> _Problem details_
Write out the passage of the patch description that begins at the words "This patch integrates" and ends after "of the parent's.".

> _Study text_

This patch integrates the swap tier infrastructure with cgroup,
enabling the selection of specific swap devices per cgroup by
configuring allowed swap tiers.

The new `memory.swap.tiers` interface controls allowed swap tiers via a mask.
By default, the mask is set to include all tiers, allowing specific tiers to
be excluded or restored. Note that effective tiers are calculated separately
using a dedicated mask to respect the cgroup hierarchy. Consequently,
configured tiers may differ from effective ones, as they must be a subset
of the parent's.

Note that cgroups do not pin swap tiers. This is similar to the
`cpuset` controller, which does not prevent CPU hotplug. This
approach ensures flexibility by allowing tier configuration changes
regardless of cgroup usage.

Signed-off-by: Youngjun Park <youngjun.park@lge.com>
---
 Documentation/admin-guide/cgroup-v2.rst | 27 +++++++++
 include/linux/memcontrol.h              |  3 +-
 mm/memcontrol.c                         | 80 +++++++++++++++++++++++++
 mm/swap_tier.c                          | 66 ++++++++++++++++++++
 mm/swap_tier.h                          | 21 +++++++
 mm/swapfile.c                           |  5 ++
 6 files changed, 201 insertions(+), 1 deletion(-)

> _Page-level text extractions_
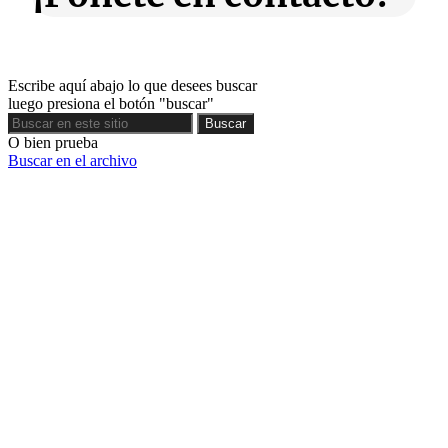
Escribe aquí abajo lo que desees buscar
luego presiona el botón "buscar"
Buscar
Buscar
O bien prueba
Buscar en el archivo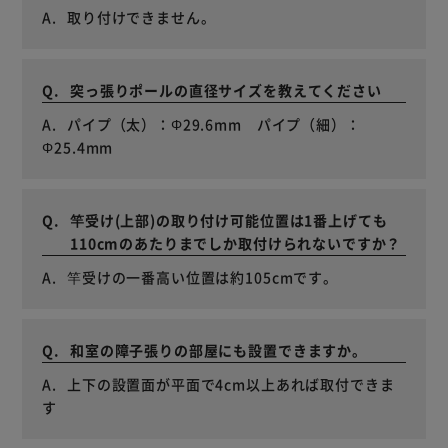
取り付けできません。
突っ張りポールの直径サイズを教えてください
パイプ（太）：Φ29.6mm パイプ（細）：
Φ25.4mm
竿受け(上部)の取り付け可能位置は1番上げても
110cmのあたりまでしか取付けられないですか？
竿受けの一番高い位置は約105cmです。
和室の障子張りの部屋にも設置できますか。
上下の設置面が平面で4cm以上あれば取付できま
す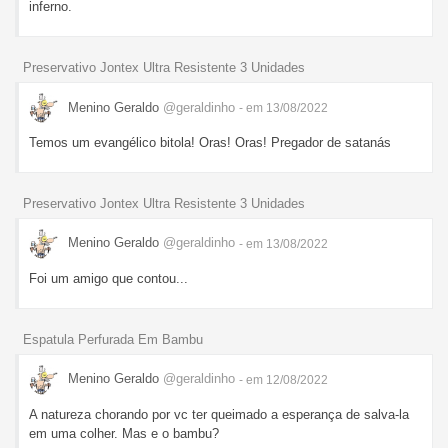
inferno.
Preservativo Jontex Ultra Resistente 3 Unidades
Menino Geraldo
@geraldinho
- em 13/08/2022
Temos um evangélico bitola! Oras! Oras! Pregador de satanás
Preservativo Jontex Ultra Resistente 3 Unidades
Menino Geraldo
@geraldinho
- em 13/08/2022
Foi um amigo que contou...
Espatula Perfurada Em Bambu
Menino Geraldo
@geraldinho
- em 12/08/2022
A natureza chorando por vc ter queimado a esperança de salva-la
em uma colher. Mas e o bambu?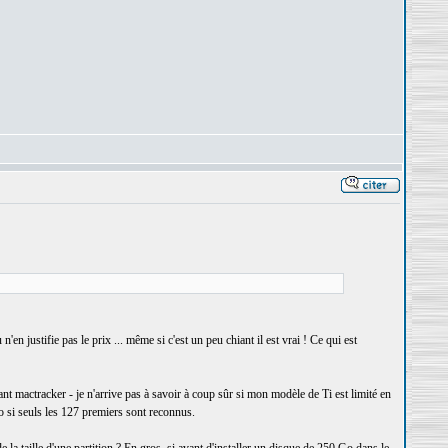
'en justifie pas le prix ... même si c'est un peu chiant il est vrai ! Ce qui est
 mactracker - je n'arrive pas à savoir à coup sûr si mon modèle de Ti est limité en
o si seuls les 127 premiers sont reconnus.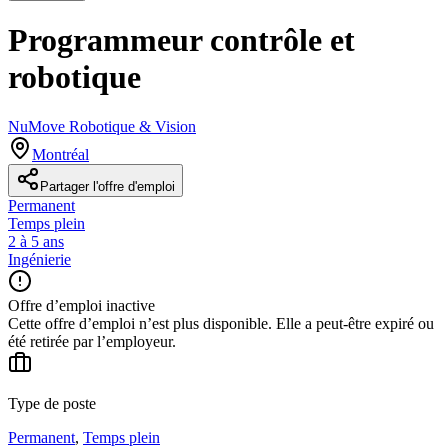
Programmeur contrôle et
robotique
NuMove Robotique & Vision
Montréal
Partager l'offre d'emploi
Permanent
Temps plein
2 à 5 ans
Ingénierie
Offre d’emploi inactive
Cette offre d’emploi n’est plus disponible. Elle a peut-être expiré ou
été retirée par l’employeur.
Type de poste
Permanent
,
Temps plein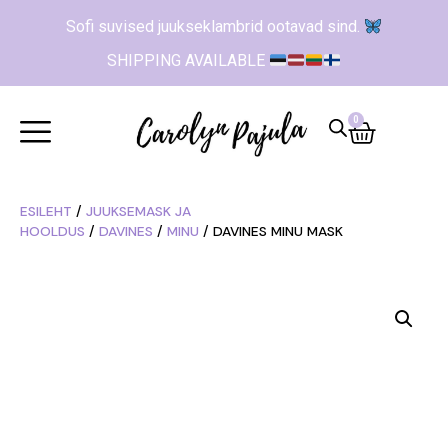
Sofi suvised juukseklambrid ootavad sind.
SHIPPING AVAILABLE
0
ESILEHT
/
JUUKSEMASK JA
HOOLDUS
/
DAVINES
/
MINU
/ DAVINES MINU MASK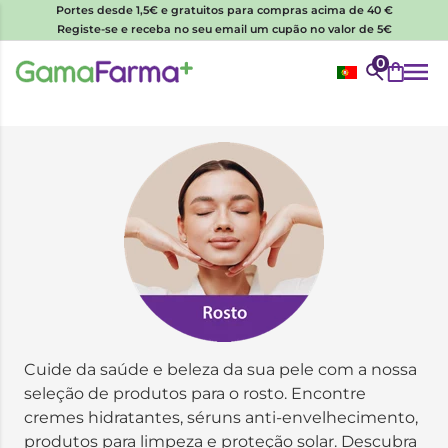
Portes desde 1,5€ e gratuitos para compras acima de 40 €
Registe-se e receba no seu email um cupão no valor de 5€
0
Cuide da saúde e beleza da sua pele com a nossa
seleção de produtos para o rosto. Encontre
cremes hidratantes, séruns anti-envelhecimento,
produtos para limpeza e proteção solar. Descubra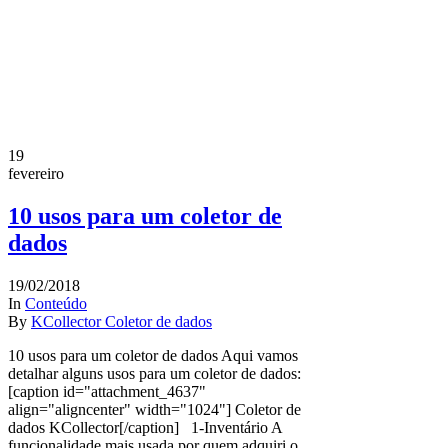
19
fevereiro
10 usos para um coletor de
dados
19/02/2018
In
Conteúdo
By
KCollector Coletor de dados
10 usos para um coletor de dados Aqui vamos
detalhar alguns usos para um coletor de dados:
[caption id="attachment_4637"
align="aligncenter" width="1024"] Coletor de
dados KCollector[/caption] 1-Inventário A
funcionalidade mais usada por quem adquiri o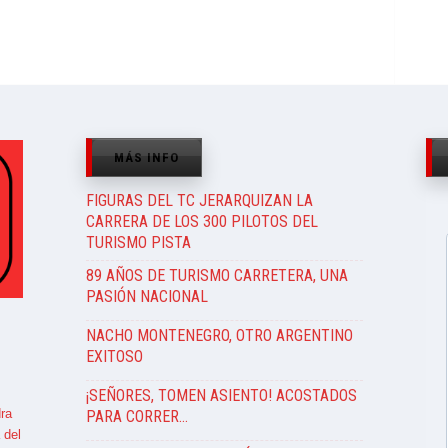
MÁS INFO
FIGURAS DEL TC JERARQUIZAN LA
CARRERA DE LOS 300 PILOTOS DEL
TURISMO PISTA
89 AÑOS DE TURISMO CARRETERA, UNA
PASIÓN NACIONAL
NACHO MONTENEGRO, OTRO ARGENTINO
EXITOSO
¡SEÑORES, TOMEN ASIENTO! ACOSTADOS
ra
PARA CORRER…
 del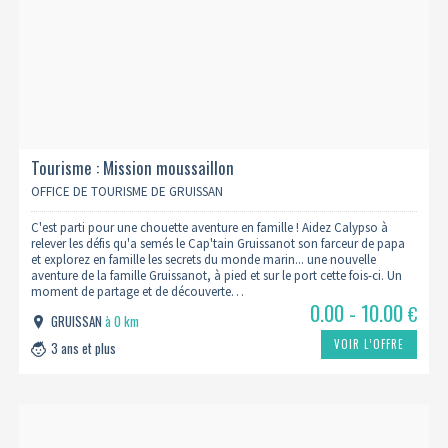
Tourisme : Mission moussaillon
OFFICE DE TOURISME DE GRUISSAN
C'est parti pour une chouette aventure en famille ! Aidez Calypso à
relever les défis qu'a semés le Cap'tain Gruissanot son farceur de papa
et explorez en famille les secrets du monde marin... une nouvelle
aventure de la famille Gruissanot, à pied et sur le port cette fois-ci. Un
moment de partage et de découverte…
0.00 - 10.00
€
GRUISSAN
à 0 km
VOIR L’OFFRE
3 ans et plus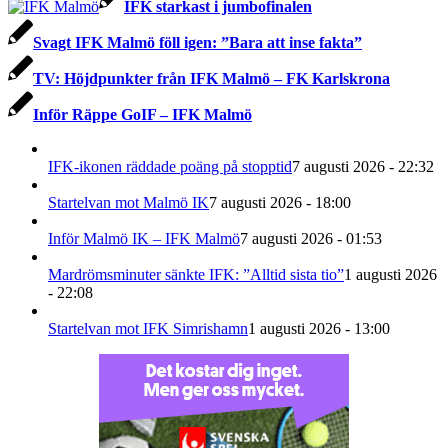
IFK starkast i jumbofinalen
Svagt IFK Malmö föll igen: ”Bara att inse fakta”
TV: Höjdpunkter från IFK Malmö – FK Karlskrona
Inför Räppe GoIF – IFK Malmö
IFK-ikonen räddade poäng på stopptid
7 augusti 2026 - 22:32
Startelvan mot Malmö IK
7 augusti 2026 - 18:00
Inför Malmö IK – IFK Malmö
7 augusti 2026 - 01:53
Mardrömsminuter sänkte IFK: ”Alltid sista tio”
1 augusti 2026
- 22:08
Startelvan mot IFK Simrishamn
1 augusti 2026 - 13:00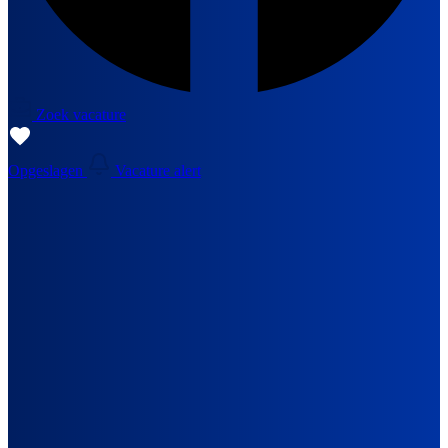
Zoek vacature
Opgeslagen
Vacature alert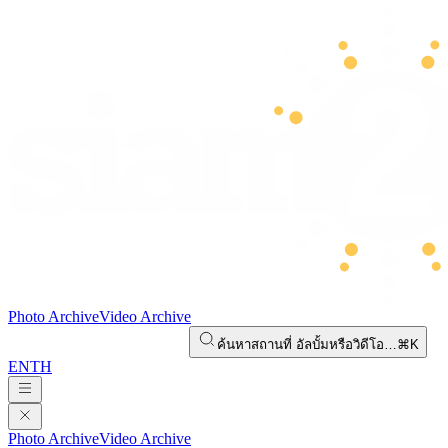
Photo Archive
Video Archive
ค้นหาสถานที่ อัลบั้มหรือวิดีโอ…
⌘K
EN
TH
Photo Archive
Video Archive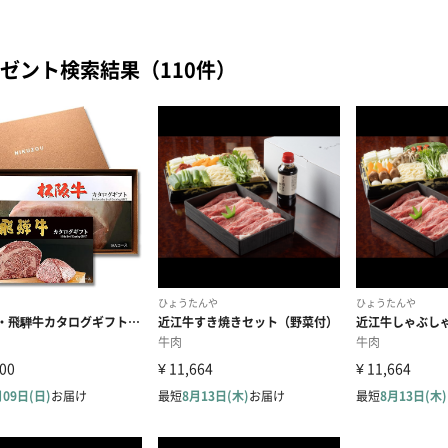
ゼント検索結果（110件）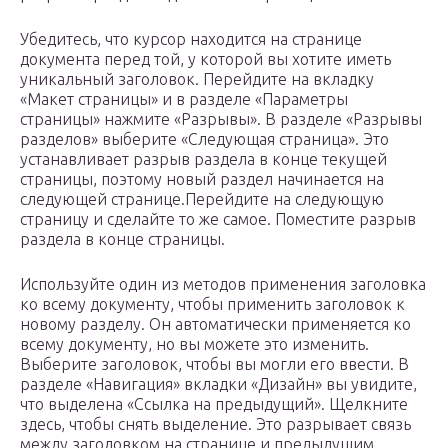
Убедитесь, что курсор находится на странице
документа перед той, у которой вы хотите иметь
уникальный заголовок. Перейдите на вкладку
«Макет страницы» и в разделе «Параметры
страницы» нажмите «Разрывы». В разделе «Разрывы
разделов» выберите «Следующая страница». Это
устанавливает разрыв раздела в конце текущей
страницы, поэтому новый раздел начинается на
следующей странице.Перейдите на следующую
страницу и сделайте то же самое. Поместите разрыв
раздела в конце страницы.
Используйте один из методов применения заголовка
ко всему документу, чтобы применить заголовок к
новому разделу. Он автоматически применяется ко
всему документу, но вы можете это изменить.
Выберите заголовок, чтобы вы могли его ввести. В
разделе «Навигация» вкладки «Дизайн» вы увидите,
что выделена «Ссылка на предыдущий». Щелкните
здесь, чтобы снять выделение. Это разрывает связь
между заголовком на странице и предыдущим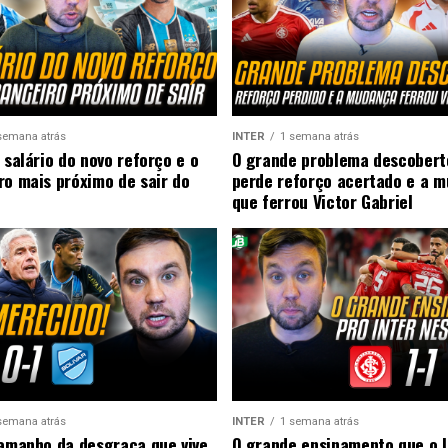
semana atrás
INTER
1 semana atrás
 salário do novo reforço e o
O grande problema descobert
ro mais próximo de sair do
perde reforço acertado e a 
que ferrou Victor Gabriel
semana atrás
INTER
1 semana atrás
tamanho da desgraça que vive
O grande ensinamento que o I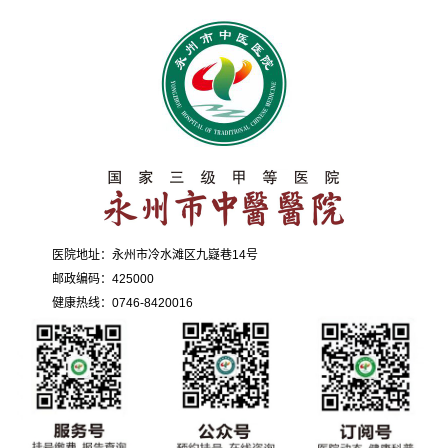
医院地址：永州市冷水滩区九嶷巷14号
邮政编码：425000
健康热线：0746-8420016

> _Result of the task_
This patch integrates the swap tier infrastructure with cgroup,
enabling the selection of specific swap devices per cgroup by
configuring allowed swap tiers.

The new `memory.swap.tiers` interface controls allowed swap tiers via a mask.
By default, the mask is set to include all tiers, allowing specific tiers to
be excluded or restored. Note that effective tiers are calculated separately
using a dedicated mask to respect the cgroup hierarchy. Consequently,
configured tiers may differ from effective ones, as they must be a subset
of the parent's.